DATASET EXCERPTS below:
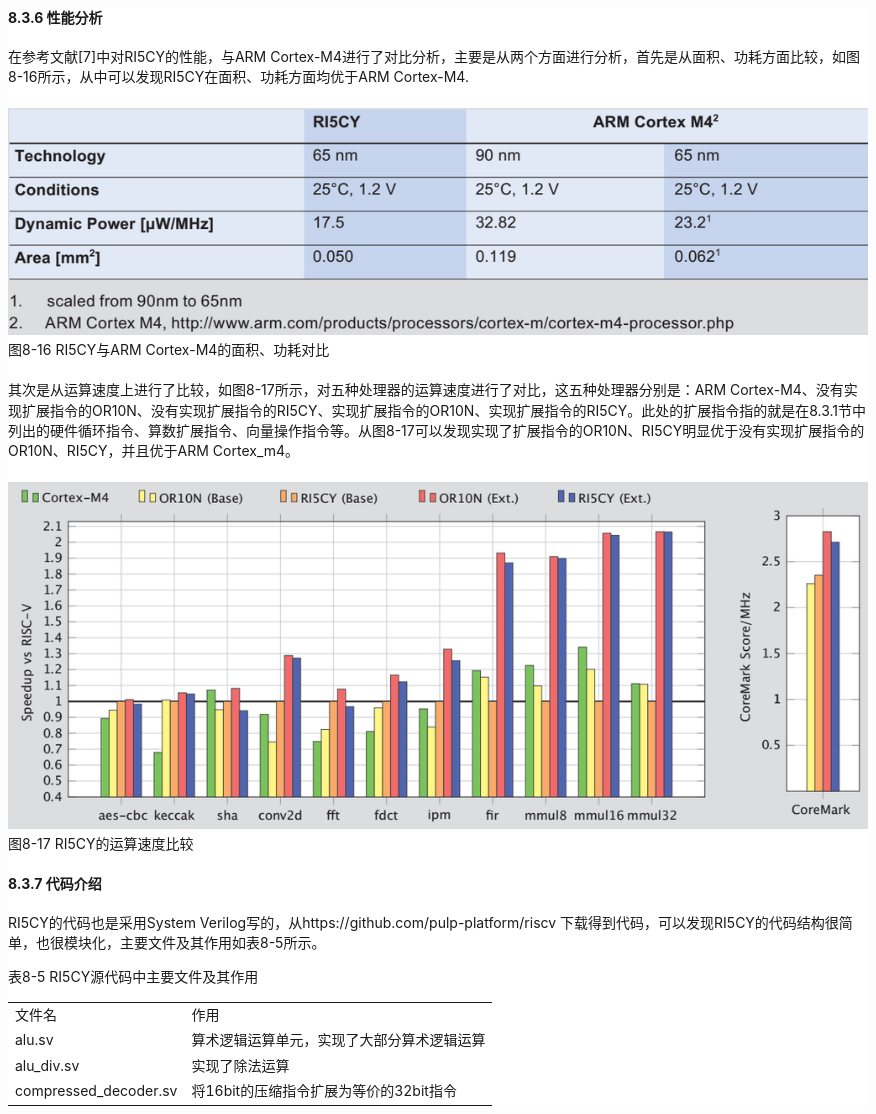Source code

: #### 8.3.6 性能分析
在参考文献[7]中对RI5CY的性能，与ARM Cortex-M4进行了对比分析，主要是从两个方面进行分析，首先是从面积、功耗方面比较，如图8-16所示，从中可以发现RI5CY在面积、功耗方面均优于ARM Cortex-M4.</br></br>
![](../assets/RI5CY_M4.png)</br>
图8-16 RI5CY与ARM Cortex-M4的面积、功耗对比</br></br>
其次是从运算速度上进行了比较，如图8-17所示，对五种处理器的运算速度进行了对比，这五种处理器分别是：ARM Cortex-M4、没有实现扩展指令的OR10N、没有实现扩展指令的RI5CY、实现扩展指令的OR10N、实现扩展指令的RI5CY。此处的扩展指令指的就是在8.3.1节中列出的硬件循环指令、算数扩展指令、向量操作指令等。从图8-17可以发现实现了扩展指令的OR10N、RI5CY明显优于没有实现扩展指令的OR10N、RI5CY，并且优于ARM Cortex_m4。</br></br>
![](../assets/RI5CY_M4_1.png)</br>
图8-17 RI5CY的运算速度比较</br>


#### 8.3.7 代码介绍
RI5CY的代码也是采用System Verilog写的，从https://github.com/pulp-platform/riscv 下载得到代码，可以发现RI5CY的代码结构很简单，也很模块化，主要文件及其作用如表8-5所示。</br>

表8-5 RI5CY源代码中主要文件及其作用</br>
<table>
<tr>
	<td>文件名</td>
	<td>作用</td>
</tr>
<tr>
	<td>alu.sv</td>
	<td>算术逻辑运算单元，实现了大部分算术逻辑运算</td>
</tr>
<tr>
	<td>alu_div.sv</td>
	<td>实现了除法运算</td>
</tr>
<tr>
	<td>compressed_decoder.sv</td>
	<td>将16bit的压缩指令扩展为等价的32bit指令</td>
</tr>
End of DATASET EXCERPTS.
* _ACTIVITY_
Check the listing above for lines containing the string "assets", and copy each one.

* _RESPONSE TO THE EXERCISE_
![](../assets/RI5CY_M4.png)</br>
![](../assets/RI5CY_M4_1.png)</br>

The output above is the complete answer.